If you and I can really believe this we will begin dealing with our emotions in a profitable way. We will no longer allow ourselves the easy escape into judgement and condemnation of others. We will become growing persons, more and more in touch with our selves. Growing always begins where blaming ends.
I am fairly sure that when you or I confide our feelings to another, we have a sense that we are really sharing our true selves. We don’t have many completely original thoughts. At least I can’t remember having one. And we haven’t made many original choices. But no one in all of human history has had your precise feelings. No one has ever felt as I do. Our feelings are as unique and original as our fingerprints. for example , a person might summarise himself or herself by saying; “I am a Christian and a lawyer, and my family is my life”. Nice and neat, eh? But you don’t really get to know the individual person from such summary statements. The majority of the population of this country identify with Christianity, and there is a lawyer for every seven thousand of us. Devotees of the family are also fairly common.

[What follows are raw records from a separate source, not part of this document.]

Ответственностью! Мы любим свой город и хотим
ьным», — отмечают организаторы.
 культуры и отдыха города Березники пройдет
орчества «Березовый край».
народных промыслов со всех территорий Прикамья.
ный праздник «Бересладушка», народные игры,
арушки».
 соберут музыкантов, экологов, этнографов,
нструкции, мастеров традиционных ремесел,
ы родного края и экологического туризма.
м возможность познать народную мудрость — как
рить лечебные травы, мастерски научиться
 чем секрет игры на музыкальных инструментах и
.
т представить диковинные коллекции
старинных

People who are willing to share only their thoughts and choices with us in this manner might as well be sharing the last book they have read. But if a person confides and describes his or her feelings – the loneliness and the struggling, the fears and the joys, the peace of certainty and the pain of doubt – then we will have a sense that we are getting to know who they person really is. Tell me what you think and I can possibly put you in a category; tell me what you feel and i will get to know you.
To know me you must know my feelings. And only when you know me through dialogue, at any moment of my life, will you be able to understand my ideas, preferences and my intentions, shared in discussion. My emotions are the key to me. When I give you this key, you can come into me, and share with me the most precious gift I have to offer you: Myself.

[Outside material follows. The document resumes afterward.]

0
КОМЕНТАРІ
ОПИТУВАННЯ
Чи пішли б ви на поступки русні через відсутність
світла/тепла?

We can share anything else with a person and still not be close to that person. We can share food and money. We can even share sexual intimacy and not be close to the other person. But there is one thing, I would suggest, that we cannot share with another person and not to be close. The honest and open sharing of all feelings has to result in personal closeness and intimacy.
How does it feel to be a priest? Are you lonely? What is Saturday night for you? When you walk down the street and there is a young, loving couple walking in front of you, holding hands, do you wish you had a hand you could hold? Do you sing in your heart, “Hello, Young Lovers Wherever You Are”? How do you feel about these things? If I tell you how I feel about these things, then you will get to know me. You can talk on the level of cliches or about other people, and have all the news at your fingertips, or you can be the humorous person who keeps everyone laughing, but you don’t really share yourself until you share your feelings. We call it ‘gut’level’ communication. It is this, I think, that is the secret of real love.